> The problem
In full and without alteration, write out the lines below.

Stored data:
##############################
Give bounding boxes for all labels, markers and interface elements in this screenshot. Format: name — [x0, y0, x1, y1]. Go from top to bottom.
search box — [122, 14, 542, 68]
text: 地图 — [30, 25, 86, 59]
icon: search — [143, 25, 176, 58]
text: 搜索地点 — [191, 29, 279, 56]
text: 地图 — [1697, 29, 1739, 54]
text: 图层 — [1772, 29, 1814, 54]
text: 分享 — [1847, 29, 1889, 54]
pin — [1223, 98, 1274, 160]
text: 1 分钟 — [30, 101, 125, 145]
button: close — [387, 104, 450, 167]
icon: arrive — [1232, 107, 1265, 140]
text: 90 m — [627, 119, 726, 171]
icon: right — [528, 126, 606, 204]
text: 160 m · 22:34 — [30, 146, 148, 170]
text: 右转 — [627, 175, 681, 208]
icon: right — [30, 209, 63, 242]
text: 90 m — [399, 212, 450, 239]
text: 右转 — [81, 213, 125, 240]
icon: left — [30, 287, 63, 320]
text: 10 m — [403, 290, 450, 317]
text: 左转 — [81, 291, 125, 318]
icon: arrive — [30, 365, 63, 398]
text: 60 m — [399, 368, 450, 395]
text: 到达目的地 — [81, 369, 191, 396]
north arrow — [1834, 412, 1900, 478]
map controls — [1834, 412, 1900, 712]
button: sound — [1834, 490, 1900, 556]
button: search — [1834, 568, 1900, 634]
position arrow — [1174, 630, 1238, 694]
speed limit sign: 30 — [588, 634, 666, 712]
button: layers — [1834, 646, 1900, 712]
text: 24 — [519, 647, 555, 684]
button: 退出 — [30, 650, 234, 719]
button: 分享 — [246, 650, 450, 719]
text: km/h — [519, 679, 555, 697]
##############################
> Finished task
Give bounding boxes for all labels, markers and interface elements in this screenshot. Format: name — [x0, y0, x1, y1]. Go from top to bottom.
search box — [122, 14, 542, 68]
text: 地图 — [30, 25, 86, 59]
icon: search — [143, 25, 176, 58]
text: 搜索地点 — [191, 29, 279, 56]
text: 地图 — [1697, 29, 1739, 54]
text: 图层 — [1772, 29, 1814, 54]
text: 分享 — [1847, 29, 1889, 54]
pin — [1223, 98, 1274, 160]
text: 1 分钟 — [30, 101, 125, 145]
button: close — [387, 104, 450, 167]
icon: arrive — [1232, 107, 1265, 140]
text: 90 m — [627, 119, 726, 171]
icon: right — [528, 126, 606, 204]
text: 160 m · 22:34 — [30, 146, 148, 170]
text: 右转 — [627, 175, 681, 208]
icon: right — [30, 209, 63, 242]
text: 90 m — [399, 212, 450, 239]
text: 右转 — [81, 213, 125, 240]
icon: left — [30, 287, 63, 320]
text: 10 m — [403, 290, 450, 317]
text: 左转 — [81, 291, 125, 318]
icon: arrive — [30, 365, 63, 398]
text: 60 m — [399, 368, 450, 395]
text: 到达目的地 — [81, 369, 191, 396]
north arrow — [1834, 412, 1900, 478]
map controls — [1834, 412, 1900, 712]
button: sound — [1834, 490, 1900, 556]
button: search — [1834, 568, 1900, 634]
position arrow — [1174, 630, 1238, 694]
speed limit sign: 30 — [588, 634, 666, 712]
button: layers — [1834, 646, 1900, 712]
text: 24 — [519, 647, 555, 684]
button: 退出 — [30, 650, 234, 719]
button: 分享 — [246, 650, 450, 719]
text: km/h — [519, 679, 555, 697]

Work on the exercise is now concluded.